> _Task description_
The required output consists solely of the lines from the top of the listing through the line containing "Foundry میں Phi-3", transcribed exactly.

> _Provided records_

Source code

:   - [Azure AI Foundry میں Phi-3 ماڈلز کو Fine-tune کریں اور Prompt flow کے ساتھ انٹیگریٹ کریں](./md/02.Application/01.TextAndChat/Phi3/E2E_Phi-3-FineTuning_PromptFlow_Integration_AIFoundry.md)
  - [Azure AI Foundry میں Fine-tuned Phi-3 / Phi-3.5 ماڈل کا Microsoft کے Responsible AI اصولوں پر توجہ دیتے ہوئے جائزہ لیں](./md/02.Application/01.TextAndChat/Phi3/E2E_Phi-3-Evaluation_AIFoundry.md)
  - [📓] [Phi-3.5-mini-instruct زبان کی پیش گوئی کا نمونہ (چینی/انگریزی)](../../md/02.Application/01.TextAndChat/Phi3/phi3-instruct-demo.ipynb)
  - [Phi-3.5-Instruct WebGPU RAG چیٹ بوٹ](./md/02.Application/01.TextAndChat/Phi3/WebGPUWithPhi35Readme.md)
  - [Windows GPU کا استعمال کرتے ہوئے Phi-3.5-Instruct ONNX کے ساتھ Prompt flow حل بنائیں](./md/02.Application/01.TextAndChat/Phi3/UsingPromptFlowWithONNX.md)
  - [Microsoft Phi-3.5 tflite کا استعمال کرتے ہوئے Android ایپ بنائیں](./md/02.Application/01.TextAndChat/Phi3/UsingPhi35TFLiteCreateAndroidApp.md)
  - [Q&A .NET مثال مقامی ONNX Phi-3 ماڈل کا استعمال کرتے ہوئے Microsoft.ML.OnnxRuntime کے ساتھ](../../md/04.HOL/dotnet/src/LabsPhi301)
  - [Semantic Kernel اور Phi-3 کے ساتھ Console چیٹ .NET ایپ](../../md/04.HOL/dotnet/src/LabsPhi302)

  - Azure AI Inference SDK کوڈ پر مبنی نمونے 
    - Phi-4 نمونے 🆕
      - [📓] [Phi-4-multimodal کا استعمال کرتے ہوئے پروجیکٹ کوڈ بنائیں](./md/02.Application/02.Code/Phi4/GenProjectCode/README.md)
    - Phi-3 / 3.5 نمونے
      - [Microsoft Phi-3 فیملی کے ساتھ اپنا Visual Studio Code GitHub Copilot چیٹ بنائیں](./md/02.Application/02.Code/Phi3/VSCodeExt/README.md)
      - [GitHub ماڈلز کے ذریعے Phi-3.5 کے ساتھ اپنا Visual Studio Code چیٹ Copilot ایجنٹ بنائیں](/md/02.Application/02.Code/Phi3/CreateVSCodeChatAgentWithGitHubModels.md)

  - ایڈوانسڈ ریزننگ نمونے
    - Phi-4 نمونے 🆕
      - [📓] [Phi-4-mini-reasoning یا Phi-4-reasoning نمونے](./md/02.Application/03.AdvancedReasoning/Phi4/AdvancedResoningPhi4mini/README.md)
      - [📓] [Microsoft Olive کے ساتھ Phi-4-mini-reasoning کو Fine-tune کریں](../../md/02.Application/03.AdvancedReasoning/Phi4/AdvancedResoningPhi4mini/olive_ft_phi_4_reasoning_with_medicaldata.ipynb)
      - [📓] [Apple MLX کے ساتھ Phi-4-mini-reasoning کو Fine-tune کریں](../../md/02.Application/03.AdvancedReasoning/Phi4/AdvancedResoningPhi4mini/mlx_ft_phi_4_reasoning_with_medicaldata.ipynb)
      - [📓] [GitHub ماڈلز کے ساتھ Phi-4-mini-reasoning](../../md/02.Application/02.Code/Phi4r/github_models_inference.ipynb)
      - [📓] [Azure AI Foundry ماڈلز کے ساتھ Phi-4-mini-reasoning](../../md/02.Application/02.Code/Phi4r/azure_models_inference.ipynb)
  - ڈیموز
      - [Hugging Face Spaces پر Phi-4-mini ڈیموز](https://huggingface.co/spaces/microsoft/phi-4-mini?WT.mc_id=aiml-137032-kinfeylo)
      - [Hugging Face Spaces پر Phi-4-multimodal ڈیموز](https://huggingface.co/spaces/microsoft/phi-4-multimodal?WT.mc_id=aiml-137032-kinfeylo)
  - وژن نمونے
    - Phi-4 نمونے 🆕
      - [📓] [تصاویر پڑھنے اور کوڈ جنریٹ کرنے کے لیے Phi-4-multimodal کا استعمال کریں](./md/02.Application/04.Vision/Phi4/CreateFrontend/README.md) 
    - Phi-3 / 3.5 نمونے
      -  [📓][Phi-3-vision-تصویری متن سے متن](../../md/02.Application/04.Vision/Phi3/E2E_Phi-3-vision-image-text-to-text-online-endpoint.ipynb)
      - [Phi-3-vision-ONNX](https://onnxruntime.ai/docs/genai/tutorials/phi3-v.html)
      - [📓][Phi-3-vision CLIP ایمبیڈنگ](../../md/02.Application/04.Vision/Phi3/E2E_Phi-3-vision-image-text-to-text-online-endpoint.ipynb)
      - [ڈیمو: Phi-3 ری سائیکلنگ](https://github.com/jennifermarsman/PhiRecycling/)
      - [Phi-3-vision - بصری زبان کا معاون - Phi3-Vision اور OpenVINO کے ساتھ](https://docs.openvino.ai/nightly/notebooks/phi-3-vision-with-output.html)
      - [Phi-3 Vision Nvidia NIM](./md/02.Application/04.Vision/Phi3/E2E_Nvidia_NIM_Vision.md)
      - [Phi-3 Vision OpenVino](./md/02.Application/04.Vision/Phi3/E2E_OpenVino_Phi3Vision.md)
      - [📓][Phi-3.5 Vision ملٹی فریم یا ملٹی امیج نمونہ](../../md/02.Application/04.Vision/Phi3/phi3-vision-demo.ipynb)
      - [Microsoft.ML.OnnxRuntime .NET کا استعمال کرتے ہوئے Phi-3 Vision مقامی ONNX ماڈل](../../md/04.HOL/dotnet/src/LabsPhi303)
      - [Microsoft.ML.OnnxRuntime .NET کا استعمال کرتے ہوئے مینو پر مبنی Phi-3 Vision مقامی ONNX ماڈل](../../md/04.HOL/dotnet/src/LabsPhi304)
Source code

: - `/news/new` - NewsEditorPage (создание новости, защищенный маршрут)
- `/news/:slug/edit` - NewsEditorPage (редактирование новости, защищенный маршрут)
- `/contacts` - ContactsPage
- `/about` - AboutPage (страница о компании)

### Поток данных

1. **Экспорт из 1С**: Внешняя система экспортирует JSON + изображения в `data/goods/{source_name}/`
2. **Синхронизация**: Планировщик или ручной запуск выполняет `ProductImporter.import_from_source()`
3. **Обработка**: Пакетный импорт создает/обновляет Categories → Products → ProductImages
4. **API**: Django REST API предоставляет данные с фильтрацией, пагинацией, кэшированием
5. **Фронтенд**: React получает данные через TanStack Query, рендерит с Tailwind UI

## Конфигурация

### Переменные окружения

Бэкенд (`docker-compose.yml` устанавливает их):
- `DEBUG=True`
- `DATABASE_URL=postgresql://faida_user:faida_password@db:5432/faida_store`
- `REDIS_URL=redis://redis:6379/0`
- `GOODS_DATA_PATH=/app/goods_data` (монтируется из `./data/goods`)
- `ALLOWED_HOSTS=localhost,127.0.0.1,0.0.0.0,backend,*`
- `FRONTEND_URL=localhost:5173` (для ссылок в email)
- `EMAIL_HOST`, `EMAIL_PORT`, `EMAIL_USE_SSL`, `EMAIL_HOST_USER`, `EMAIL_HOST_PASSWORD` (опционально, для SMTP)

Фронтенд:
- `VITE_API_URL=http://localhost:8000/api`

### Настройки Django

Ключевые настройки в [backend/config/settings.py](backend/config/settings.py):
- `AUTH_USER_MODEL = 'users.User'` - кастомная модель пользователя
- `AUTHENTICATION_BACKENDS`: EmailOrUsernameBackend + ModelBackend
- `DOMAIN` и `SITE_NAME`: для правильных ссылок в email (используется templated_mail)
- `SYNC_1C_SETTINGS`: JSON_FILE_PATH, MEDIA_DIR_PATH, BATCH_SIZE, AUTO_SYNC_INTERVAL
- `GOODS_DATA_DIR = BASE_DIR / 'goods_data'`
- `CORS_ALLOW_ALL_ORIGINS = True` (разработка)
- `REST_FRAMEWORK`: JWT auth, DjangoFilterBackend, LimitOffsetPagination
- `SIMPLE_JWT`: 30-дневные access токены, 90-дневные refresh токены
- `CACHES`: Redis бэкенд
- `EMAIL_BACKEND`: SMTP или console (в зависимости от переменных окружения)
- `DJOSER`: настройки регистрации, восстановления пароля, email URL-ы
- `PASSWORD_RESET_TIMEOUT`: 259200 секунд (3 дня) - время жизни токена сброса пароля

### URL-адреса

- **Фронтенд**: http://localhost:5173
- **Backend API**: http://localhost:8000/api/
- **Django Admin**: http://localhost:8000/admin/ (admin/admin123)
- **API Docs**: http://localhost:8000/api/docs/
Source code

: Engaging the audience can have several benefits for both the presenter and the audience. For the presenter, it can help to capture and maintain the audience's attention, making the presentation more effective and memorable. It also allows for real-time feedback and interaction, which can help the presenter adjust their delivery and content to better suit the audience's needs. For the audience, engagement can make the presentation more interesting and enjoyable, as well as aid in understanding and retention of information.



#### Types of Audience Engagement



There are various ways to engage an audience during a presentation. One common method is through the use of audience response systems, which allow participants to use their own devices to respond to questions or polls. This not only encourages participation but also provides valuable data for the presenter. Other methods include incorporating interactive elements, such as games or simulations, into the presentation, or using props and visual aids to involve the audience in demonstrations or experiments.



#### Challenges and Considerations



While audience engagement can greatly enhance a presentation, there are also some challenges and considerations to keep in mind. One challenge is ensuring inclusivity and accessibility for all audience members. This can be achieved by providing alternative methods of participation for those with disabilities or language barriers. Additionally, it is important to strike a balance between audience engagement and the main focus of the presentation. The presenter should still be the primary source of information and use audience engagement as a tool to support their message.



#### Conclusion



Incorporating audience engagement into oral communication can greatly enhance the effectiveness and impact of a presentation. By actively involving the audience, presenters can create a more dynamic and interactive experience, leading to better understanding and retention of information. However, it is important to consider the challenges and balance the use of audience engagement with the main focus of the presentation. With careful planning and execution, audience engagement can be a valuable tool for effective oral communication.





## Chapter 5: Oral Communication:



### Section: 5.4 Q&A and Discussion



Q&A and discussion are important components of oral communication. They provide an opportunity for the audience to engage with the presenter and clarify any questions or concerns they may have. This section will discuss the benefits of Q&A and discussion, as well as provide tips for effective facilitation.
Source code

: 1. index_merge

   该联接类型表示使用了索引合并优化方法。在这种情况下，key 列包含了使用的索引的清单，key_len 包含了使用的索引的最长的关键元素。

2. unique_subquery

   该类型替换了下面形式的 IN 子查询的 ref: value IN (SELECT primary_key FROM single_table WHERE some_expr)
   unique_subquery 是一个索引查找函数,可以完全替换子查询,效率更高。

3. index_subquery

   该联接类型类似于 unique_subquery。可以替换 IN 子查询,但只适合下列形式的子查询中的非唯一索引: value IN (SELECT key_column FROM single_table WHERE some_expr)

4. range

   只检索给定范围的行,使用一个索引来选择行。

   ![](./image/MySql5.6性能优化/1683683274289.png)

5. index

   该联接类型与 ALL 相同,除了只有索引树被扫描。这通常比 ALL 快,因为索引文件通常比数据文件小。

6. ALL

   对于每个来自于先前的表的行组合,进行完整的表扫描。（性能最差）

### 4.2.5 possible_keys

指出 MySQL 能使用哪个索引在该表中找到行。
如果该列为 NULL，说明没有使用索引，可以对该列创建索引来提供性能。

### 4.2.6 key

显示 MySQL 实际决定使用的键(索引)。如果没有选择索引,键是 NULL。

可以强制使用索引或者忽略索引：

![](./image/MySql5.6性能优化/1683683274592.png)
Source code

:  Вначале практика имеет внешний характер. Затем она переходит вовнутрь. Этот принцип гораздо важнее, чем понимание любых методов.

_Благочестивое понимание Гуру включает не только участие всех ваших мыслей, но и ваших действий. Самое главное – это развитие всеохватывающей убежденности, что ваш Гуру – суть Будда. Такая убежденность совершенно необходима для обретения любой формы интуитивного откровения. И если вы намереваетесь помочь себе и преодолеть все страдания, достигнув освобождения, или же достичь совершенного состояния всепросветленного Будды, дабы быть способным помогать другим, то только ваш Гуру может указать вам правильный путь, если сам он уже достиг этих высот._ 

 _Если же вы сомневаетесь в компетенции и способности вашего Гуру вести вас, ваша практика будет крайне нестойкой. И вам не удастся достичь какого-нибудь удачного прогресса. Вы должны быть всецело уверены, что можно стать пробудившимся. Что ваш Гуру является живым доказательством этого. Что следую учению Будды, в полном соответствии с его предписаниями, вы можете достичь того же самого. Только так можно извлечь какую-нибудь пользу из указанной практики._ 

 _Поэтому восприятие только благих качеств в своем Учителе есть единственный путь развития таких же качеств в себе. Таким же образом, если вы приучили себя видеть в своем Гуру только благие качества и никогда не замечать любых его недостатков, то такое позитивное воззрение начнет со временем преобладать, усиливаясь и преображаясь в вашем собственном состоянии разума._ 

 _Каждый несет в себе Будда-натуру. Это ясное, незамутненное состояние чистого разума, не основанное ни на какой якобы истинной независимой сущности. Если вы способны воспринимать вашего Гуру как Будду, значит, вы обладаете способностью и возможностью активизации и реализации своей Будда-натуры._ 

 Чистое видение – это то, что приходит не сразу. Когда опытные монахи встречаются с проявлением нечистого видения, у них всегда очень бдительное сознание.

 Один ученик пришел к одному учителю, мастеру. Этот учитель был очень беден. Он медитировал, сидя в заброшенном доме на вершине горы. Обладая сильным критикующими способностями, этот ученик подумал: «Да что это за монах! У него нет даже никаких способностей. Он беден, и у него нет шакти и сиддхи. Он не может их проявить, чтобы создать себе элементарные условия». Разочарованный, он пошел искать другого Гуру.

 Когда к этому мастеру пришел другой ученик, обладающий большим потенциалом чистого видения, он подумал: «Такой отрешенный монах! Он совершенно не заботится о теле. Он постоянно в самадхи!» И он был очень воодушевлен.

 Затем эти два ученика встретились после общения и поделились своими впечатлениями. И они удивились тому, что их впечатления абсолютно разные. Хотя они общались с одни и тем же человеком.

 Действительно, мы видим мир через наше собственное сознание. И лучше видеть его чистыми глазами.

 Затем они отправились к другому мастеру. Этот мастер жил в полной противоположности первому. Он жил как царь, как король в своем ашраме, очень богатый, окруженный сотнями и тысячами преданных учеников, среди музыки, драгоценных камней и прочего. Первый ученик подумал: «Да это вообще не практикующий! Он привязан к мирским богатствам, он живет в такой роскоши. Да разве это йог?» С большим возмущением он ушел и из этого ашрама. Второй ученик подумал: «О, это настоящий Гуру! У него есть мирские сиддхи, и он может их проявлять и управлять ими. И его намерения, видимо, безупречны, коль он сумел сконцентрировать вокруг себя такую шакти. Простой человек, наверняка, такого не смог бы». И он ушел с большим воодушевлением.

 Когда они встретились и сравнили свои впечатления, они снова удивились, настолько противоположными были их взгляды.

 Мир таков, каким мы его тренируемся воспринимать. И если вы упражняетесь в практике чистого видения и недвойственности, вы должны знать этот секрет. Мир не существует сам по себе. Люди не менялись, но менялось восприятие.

> _Completed exercise_
Source code

:   - [Azure AI Foundry میں Phi-3 ماڈلز کو Fine-tune کریں اور Prompt flow کے ساتھ انٹیگریٹ کریں](./md/02.Application/01.TextAndChat/Phi3/E2E_Phi-3-FineTuning_PromptFlow_Integration_AIFoundry.md)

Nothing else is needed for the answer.